■ **Recorded data**:
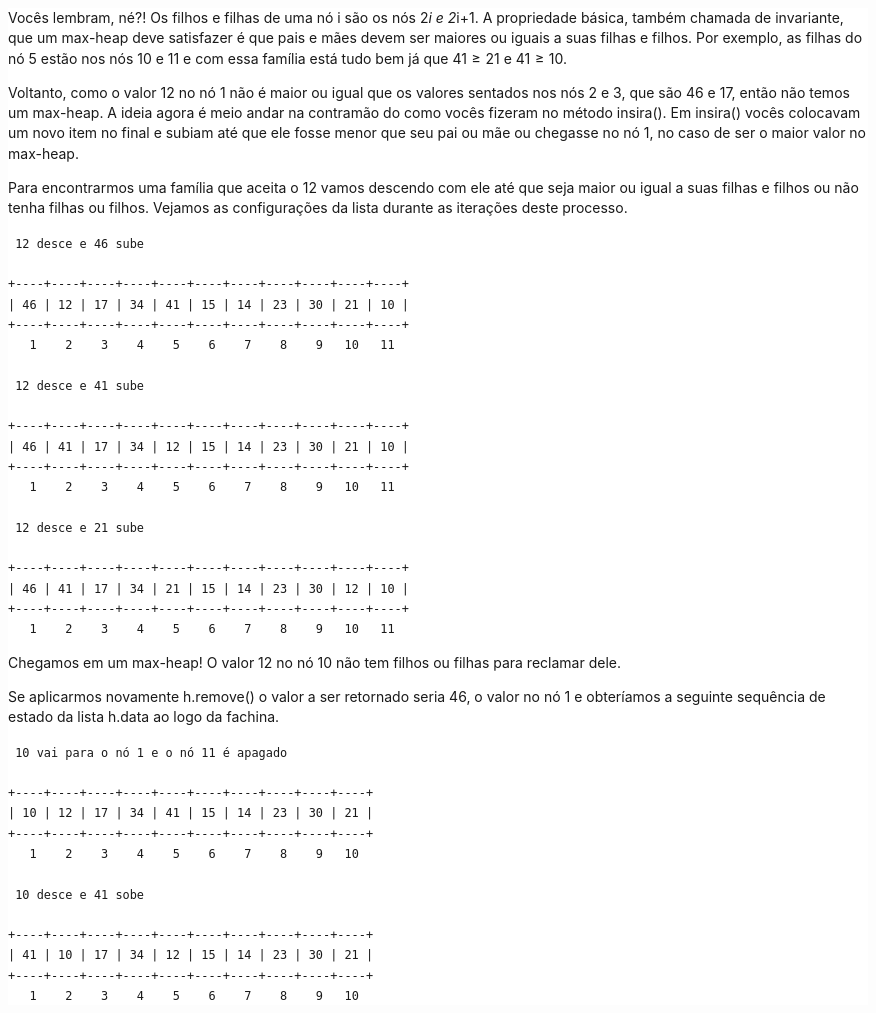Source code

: Vocês lembram, né?! Os filhos e filhas de uma nó i são os nós 2*i e 2*i+1. A propriedade básica, também chamada de invariante, que um max-heap deve satisfazer é que pais e mães devem ser maiores ou iguais a suas filhas e filhos. Por exemplo, as filhas do nó 5 estão nos nós 10 e 11 e com essa família está tudo bem já que 41 ≥ 21 e 41 ≥ 10.

Voltanto, como o valor 12 no nó 1 não é maior ou igual que os valores sentados nos nós 2 e 3, que são 46 e 17, então não temos um max-heap. A ideia agora é meio andar na contramão do como vocês fizeram no método insira(). Em insira() vocês colocavam um novo item no final e subiam até que ele fosse menor que seu pai ou mãe ou chegasse no nó 1, no caso de ser o maior valor no max-heap.

Para encontrarmos uma família que aceita o 12 vamos descendo com ele até que seja maior ou igual a suas filhas e filhos ou não tenha filhas ou filhos. Vejamos as configurações da lista durante as iterações deste processo.

     12 desce e 46 sube

    +----+----+----+----+----+----+----+----+----+----+----+
    | 46 | 12 | 17 | 34 | 41 | 15 | 14 | 23 | 30 | 21 | 10 |
    +----+----+----+----+----+----+----+----+----+----+----+
       1    2    3    4    5    6    7    8    9   10   11

     12 desce e 41 sube

    +----+----+----+----+----+----+----+----+----+----+----+
    | 46 | 41 | 17 | 34 | 12 | 15 | 14 | 23 | 30 | 21 | 10 |
    +----+----+----+----+----+----+----+----+----+----+----+
       1    2    3    4    5    6    7    8    9   10   11

     12 desce e 21 sube

    +----+----+----+----+----+----+----+----+----+----+----+
    | 46 | 41 | 17 | 34 | 21 | 15 | 14 | 23 | 30 | 12 | 10 |
    +----+----+----+----+----+----+----+----+----+----+----+
       1    2    3    4    5    6    7    8    9   10   11

Chegamos em um max-heap! O valor 12 no nó 10 não tem filhos ou filhas para reclamar dele.

Se aplicarmos novamente h.remove() o valor a ser retornado seria 46, o valor no nó 1 e obteríamos a seguinte sequência de estado da lista h.data ao logo da fachina.

     10 vai para o nó 1 e o nó 11 é apagado

    +----+----+----+----+----+----+----+----+----+----+
    | 10 | 12 | 17 | 34 | 41 | 15 | 14 | 23 | 30 | 21 |
    +----+----+----+----+----+----+----+----+----+----+
       1    2    3    4    5    6    7    8    9   10

     10 desce e 41 sobe

    +----+----+----+----+----+----+----+----+----+----+
    | 41 | 10 | 17 | 34 | 12 | 15 | 14 | 23 | 30 | 21 |
    +----+----+----+----+----+----+----+----+----+----+
       1    2    3    4    5    6    7    8    9   10
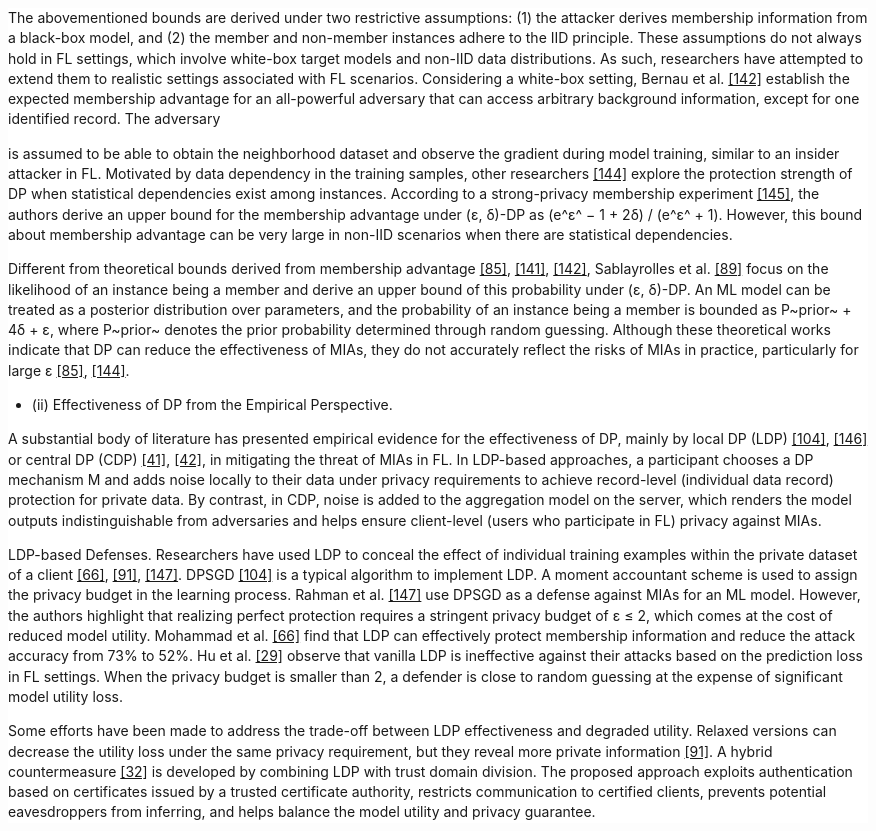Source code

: The abovementioned bounds are derived under two restrictive assumptions: (1) the attacker derives membership information from a black-box model, and (2) the member and non-member instances adhere to the IID principle. These assumptions do not always hold in FL settings, which involve white-box target models and non-IID data distributions. As such, researchers have attempted to extend them to realistic settings associated with FL scenarios. Considering a white-box setting, Bernau et al. [[142]](#ref-142) establish the expected membership advantage for an all-powerful adversary that can access arbitrary background information, except for one identified record. The adversary

is assumed to be able to obtain the neighborhood dataset and observe the gradient during model training, similar to an insider attacker in FL. Motivated by data dependency in the training samples, other researchers [[144]](#ref-144) explore the protection strength of DP when statistical dependencies exist among instances. According to a strong-privacy membership experiment [[145]](#ref-145), the authors derive an upper bound for the membership advantage under (ε, δ)-DP as (e^ε^ − 1 + 2δ) / (e^ε^ + 1). However, this bound about membership advantage can be very large in non-IID scenarios when there are statistical dependencies.

Different from theoretical bounds derived from membership advantage [[85]](#ref-85), [[141]](#ref-141), [[142]](#ref-142), Sablayrolles et al. [[89]](#ref-89) focus on the likelihood of an instance being a member and derive an upper bound of this probability under (ε, δ)-DP. An ML model can be treated as a posterior distribution over parameters, and the probability of an instance being a member is bounded as P~prior~ + 4δ + ε, where P~prior~ denotes the prior probability determined through random guessing. Although these theoretical works indicate that DP can reduce the effectiveness of MIAs, they do not accurately reflect the risks of MIAs in practice, particularly for large ε [[85]](#ref-85), [[144]](#ref-144).

* (ii) Effectiveness of DP from the Empirical Perspective.

A substantial body of literature has presented empirical evidence for the effectiveness of DP, mainly by local DP (LDP) [[104]](#ref-104), [[146]](#ref-146) or central DP (CDP) [[41]](#ref-41), [[42]](#ref-42), in mitigating the threat of MIAs in FL. In LDP-based approaches, a participant chooses a DP mechanism M and adds noise locally to their data under privacy requirements to achieve record-level (individual data record) protection for private data. By contrast, in CDP, noise is added to the aggregation model on the server, which renders the model outputs indistinguishable from adversaries and helps ensure client-level (users who participate in FL) privacy against MIAs.

LDP-based Defenses. Researchers have used LDP to conceal the effect of individual training examples within the private dataset of a client [[66]](#ref-66), [[91]](#ref-91), [[147]](#ref-147). DPSGD [[104]](#ref-104) is a typical algorithm to implement LDP. A moment accountant scheme is used to assign the privacy budget in the learning process. Rahman et al. [[147]](#ref-147) use DPSGD as a defense against MIAs for an ML model. However, the authors highlight that realizing perfect protection requires a stringent privacy budget of ε ≤ 2, which comes at the cost of reduced model utility. Mohammad et al. [[66]](#ref-66) find that LDP can effectively protect membership information and reduce the attack accuracy from 73% to 52%. Hu et al. [[29]](#ref-29) observe that vanilla LDP is ineffective against their attacks based on the prediction loss in FL settings. When the privacy budget is smaller than 2, a defender is close to random guessing at the expense of significant model utility loss.

Some efforts have been made to address the trade-off between LDP effectiveness and degraded utility. Relaxed versions can decrease the utility loss under the same privacy requirement, but they reveal more private information [[91]](#ref-91). A hybrid countermeasure [[32]](#ref-32) is developed by combining LDP with trust domain division. The proposed approach exploits authentication based on certificates issued by a trusted certificate authority, restricts communication to certified clients, prevents potential eavesdroppers from inferring, and helps balance the model utility and privacy guarantee.
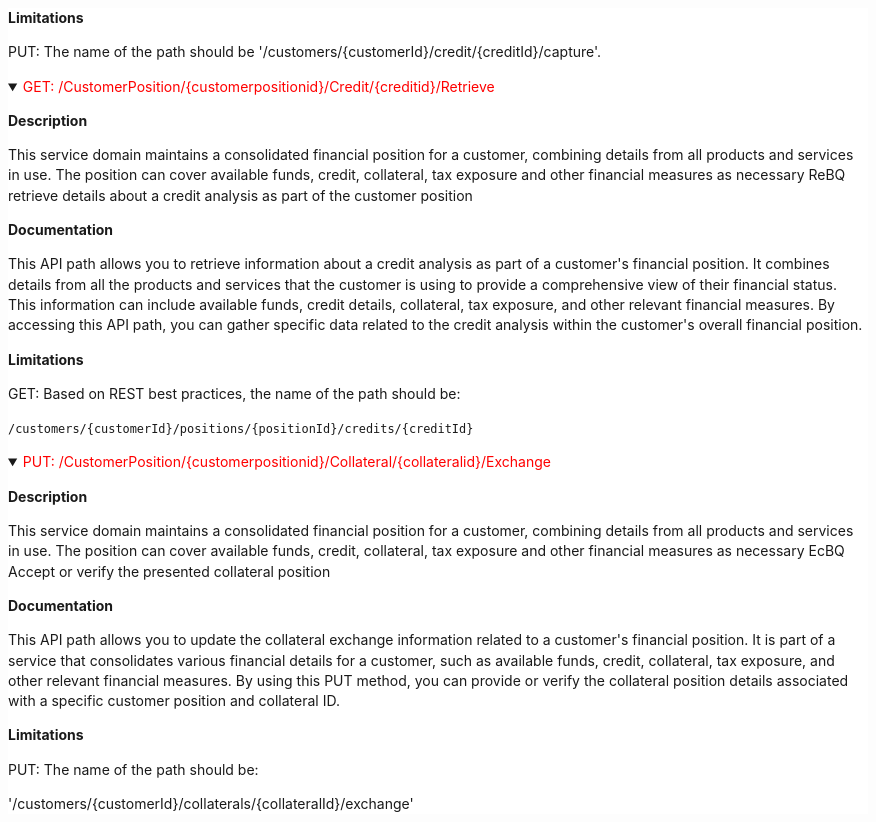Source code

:   **Limitations**

  PUT: The name of the path should be '/customers/{customerId}/credit/{creditId}/capture'.

</details>

<details open>
  <summary><span style='color:red;'>GET: /CustomerPosition/{customerpositionid}/Credit/{creditid}/Retrieve</span></summary>

  **Description**

  This service domain maintains a consolidated financial position for a customer, combining details from all products and services in use. The position can cover available funds, credit, collateral, tax exposure and other financial measures as necessary ReBQ retrieve details about a credit analysis as part of the customer position

  **Documentation**

  This API path allows you to retrieve information about a credit analysis as part of a customer's financial position. It combines details from all the products and services that the customer is using to provide a comprehensive view of their financial status. This information can include available funds, credit details, collateral, tax exposure, and other relevant financial measures. By accessing this API path, you can gather specific data related to the credit analysis within the customer's overall financial position.

  **Limitations**

  GET: Based on REST best practices, the name of the path should be:

`/customers/{customerId}/positions/{positionId}/credits/{creditId}`

</details>

<details open>
  <summary><span style='color:red;'>PUT: /CustomerPosition/{customerpositionid}/Collateral/{collateralid}/Exchange</span></summary>

  **Description**

  This service domain maintains a consolidated financial position for a customer, combining details from all products and services in use. The position can cover available funds, credit, collateral, tax exposure and other financial measures as necessary EcBQ Accept or verify the presented collateral position

  **Documentation**

  This API path allows you to update the collateral exchange information related to a customer's financial position. It is part of a service that consolidates various financial details for a customer, such as available funds, credit, collateral, tax exposure, and other relevant financial measures. By using this PUT method, you can provide or verify the collateral position details associated with a specific customer position and collateral ID.

  **Limitations**

  PUT: The name of the path should be:

'/customers/{customerId}/collaterals/{collateralId}/exchange'

</details>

■ **PROMPT**:
I'd like the records above given again exactly, please, without the pictures.

■ **PROBLEM SOLUTION**:
Source code

: Vocês lembram, né?! Os filhos e filhas de uma nó i são os nós 2*i e 2*i+1. A propriedade básica, também chamada de invariante, que um max-heap deve satisfazer é que pais e mães devem ser maiores ou iguais a suas filhas e filhos. Por exemplo, as filhas do nó 5 estão nos nós 10 e 11 e com essa família está tudo bem já que 41 ≥ 21 e 41 ≥ 10.

Voltanto, como o valor 12 no nó 1 não é maior ou igual que os valores sentados nos nós 2 e 3, que são 46 e 17, então não temos um max-heap. A ideia agora é meio andar na contramão do como vocês fizeram no método insira(). Em insira() vocês colocavam um novo item no final e subiam até que ele fosse menor que seu pai ou mãe ou chegasse no nó 1, no caso de ser o maior valor no max-heap.

Para encontrarmos uma família que aceita o 12 vamos descendo com ele até que seja maior ou igual a suas filhas e filhos ou não tenha filhas ou filhos. Vejamos as configurações da lista durante as iterações deste processo.

     12 desce e 46 sube

    +----+----+----+----+----+----+----+----+----+----+----+
    | 46 | 12 | 17 | 34 | 41 | 15 | 14 | 23 | 30 | 21 | 10 |
    +----+----+----+----+----+----+----+----+----+----+----+
       1    2    3    4    5    6    7    8    9   10   11

     12 desce e 41 sube

    +----+----+----+----+----+----+----+----+----+----+----+
    | 46 | 41 | 17 | 34 | 12 | 15 | 14 | 23 | 30 | 21 | 10 |
    +----+----+----+----+----+----+----+----+----+----+----+
       1    2    3    4    5    6    7    8    9   10   11

     12 desce e 21 sube

    +----+----+----+----+----+----+----+----+----+----+----+
    | 46 | 41 | 17 | 34 | 21 | 15 | 14 | 23 | 30 | 12 | 10 |
    +----+----+----+----+----+----+----+----+----+----+----+
       1    2    3    4    5    6    7    8    9   10   11

Chegamos em um max-heap! O valor 12 no nó 10 não tem filhos ou filhas para reclamar dele.

Se aplicarmos novamente h.remove() o valor a ser retornado seria 46, o valor no nó 1 e obteríamos a seguinte sequência de estado da lista h.data ao logo da fachina.

     10 vai para o nó 1 e o nó 11 é apagado

    +----+----+----+----+----+----+----+----+----+----+
    | 10 | 12 | 17 | 34 | 41 | 15 | 14 | 23 | 30 | 21 |
    +----+----+----+----+----+----+----+----+----+----+
       1    2    3    4    5    6    7    8    9   10

     10 desce e 41 sobe

    +----+----+----+----+----+----+----+----+----+----+
    | 41 | 10 | 17 | 34 | 12 | 15 | 14 | 23 | 30 | 21 |
    +----+----+----+----+----+----+----+----+----+----+
       1    2    3    4    5    6    7    8    9   10
Source code

: The abovementioned bounds are derived under two restrictive assumptions: (1) the attacker derives membership information from a black-box model, and (2) the member and non-member instances adhere to the IID principle. These assumptions do not always hold in FL settings, which involve white-box target models and non-IID data distributions. As such, researchers have attempted to extend them to realistic settings associated with FL scenarios. Considering a white-box setting, Bernau et al. [[142]](#ref-142) establish the expected membership advantage for an all-powerful adversary that can access arbitrary background information, except for one identified record. The adversary

is assumed to be able to obtain the neighborhood dataset and observe the gradient during model training, similar to an insider attacker in FL. Motivated by data dependency in the training samples, other researchers [[144]](#ref-144) explore the protection strength of DP when statistical dependencies exist among instances. According to a strong-privacy membership experiment [[145]](#ref-145), the authors derive an upper bound for the membership advantage under (ε, δ)-DP as (e^ε^ − 1 + 2δ) / (e^ε^ + 1). However, this bound about membership advantage can be very large in non-IID scenarios when there are statistical dependencies.

Different from theoretical bounds derived from membership advantage [[85]](#ref-85), [[141]](#ref-141), [[142]](#ref-142), Sablayrolles et al. [[89]](#ref-89) focus on the likelihood of an instance being a member and derive an upper bound of this probability under (ε, δ)-DP. An ML model can be treated as a posterior distribution over parameters, and the probability of an instance being a member is bounded as P~prior~ + 4δ + ε, where P~prior~ denotes the prior probability determined through random guessing. Although these theoretical works indicate that DP can reduce the effectiveness of MIAs, they do not accurately reflect the risks of MIAs in practice, particularly for large ε [[85]](#ref-85), [[144]](#ref-144).

* (ii) Effectiveness of DP from the Empirical Perspective.

A substantial body of literature has presented empirical evidence for the effectiveness of DP, mainly by local DP (LDP) [[104]](#ref-104), [[146]](#ref-146) or central DP (CDP) [[41]](#ref-41), [[42]](#ref-42), in mitigating the threat of MIAs in FL. In LDP-based approaches, a participant chooses a DP mechanism M and adds noise locally to their data under privacy requirements to achieve record-level (individual data record) protection for private data. By contrast, in CDP, noise is added to the aggregation model on the server, which renders the model outputs indistinguishable from adversaries and helps ensure client-level (users who participate in FL) privacy against MIAs.

LDP-based Defenses. Researchers have used LDP to conceal the effect of individual training examples within the private dataset of a client [[66]](#ref-66), [[91]](#ref-91), [[147]](#ref-147). DPSGD [[104]](#ref-104) is a typical algorithm to implement LDP. A moment accountant scheme is used to assign the privacy budget in the learning process. Rahman et al. [[147]](#ref-147) use DPSGD as a defense against MIAs for an ML model. However, the authors highlight that realizing perfect protection requires a stringent privacy budget of ε ≤ 2, which comes at the cost of reduced model utility. Mohammad et al. [[66]](#ref-66) find that LDP can effectively protect membership information and reduce the attack accuracy from 73% to 52%. Hu et al. [[29]](#ref-29) observe that vanilla LDP is ineffective against their attacks based on the prediction loss in FL settings. When the privacy budget is smaller than 2, a defender is close to random guessing at the expense of significant model utility loss.

Some efforts have been made to address the trade-off between LDP effectiveness and degraded utility. Relaxed versions can decrease the utility loss under the same privacy requirement, but they reveal more private information [[91]](#ref-91). A hybrid countermeasure [[32]](#ref-32) is developed by combining LDP with trust domain division. The proposed approach exploits authentication based on certificates issued by a trusted certificate authority, restricts communication to certified clients, prevents potential eavesdroppers from inferring, and helps balance the model utility and privacy guarantee.
Source code

:   **Limitations**

  PUT: The name of the path should be '/customers/{customerId}/credit/{creditId}/capture'.

</details>

<details open>
  <summary><span style='color:red;'>GET: /CustomerPosition/{customerpositionid}/Credit/{creditid}/Retrieve</span></summary>

  **Description**

  This service domain maintains a consolidated financial position for a customer, combining details from all products and services in use. The position can cover available funds, credit, collateral, tax exposure and other financial measures as necessary ReBQ retrieve details about a credit analysis as part of the customer position

  **Documentation**

  This API path allows you to retrieve information about a credit analysis as part of a customer's financial position. It combines details from all the products and services that the customer is using to provide a comprehensive view of their financial status. This information can include available funds, credit details, collateral, tax exposure, and other relevant financial measures. By accessing this API path, you can gather specific data related to the credit analysis within the customer's overall financial position.

  **Limitations**

  GET: Based on REST best practices, the name of the path should be:

`/customers/{customerId}/positions/{positionId}/credits/{creditId}`

</details>

<details open>
  <summary><span style='color:red;'>PUT: /CustomerPosition/{customerpositionid}/Collateral/{collateralid}/Exchange</span></summary>

  **Description**

  This service domain maintains a consolidated financial position for a customer, combining details from all products and services in use. The position can cover available funds, credit, collateral, tax exposure and other financial measures as necessary EcBQ Accept or verify the presented collateral position

  **Documentation**

  This API path allows you to update the collateral exchange information related to a customer's financial position. It is part of a service that consolidates various financial details for a customer, such as available funds, credit, collateral, tax exposure, and other relevant financial measures. By using this PUT method, you can provide or verify the collateral position details associated with a specific customer position and collateral ID.

  **Limitations**

  PUT: The name of the path should be:

'/customers/{customerId}/collaterals/{collateralId}/exchange'

</details>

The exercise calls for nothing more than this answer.